● **Task requirements**
Please retype only the lines below that run from the one containing "Wanted: a 3D" through the last line, both included, without altering a word.

===== Information shown =====

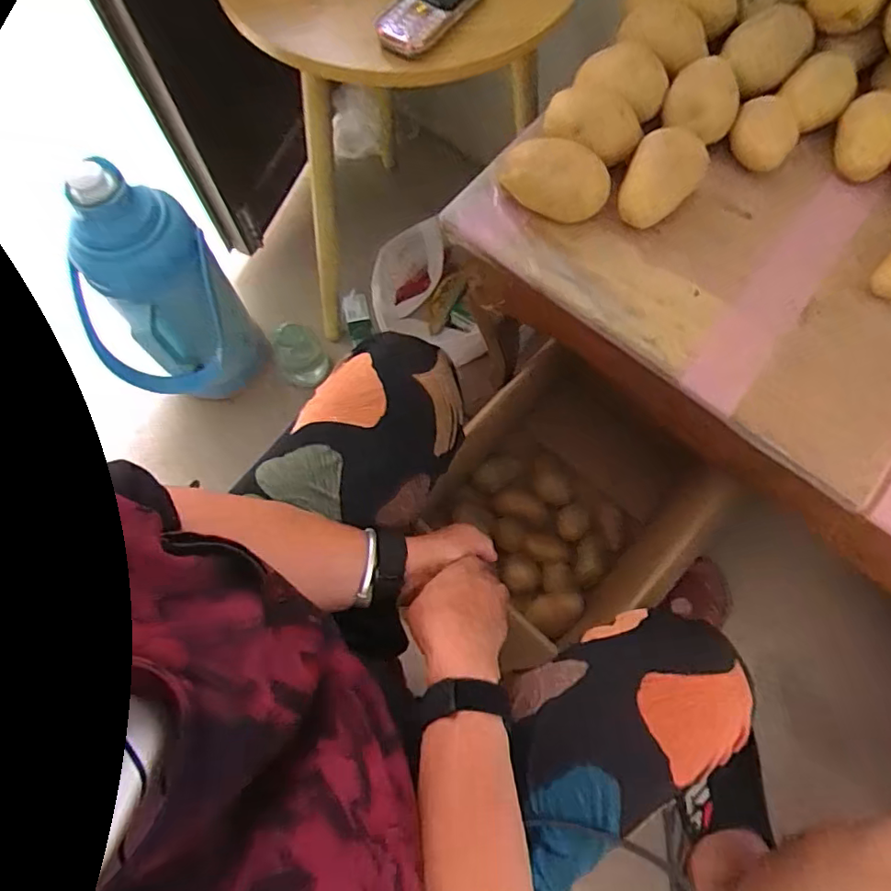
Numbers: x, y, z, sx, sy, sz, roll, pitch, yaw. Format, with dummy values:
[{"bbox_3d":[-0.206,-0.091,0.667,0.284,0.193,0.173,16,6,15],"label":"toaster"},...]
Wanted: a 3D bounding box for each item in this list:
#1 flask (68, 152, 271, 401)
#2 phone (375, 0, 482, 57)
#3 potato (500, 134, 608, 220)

=====

● **Response to this exercise**
Wanted: a 3D bounding box for each item in this list:
#1 flask (68, 152, 271, 401)
#2 phone (375, 0, 482, 57)
#3 potato (500, 134, 608, 220)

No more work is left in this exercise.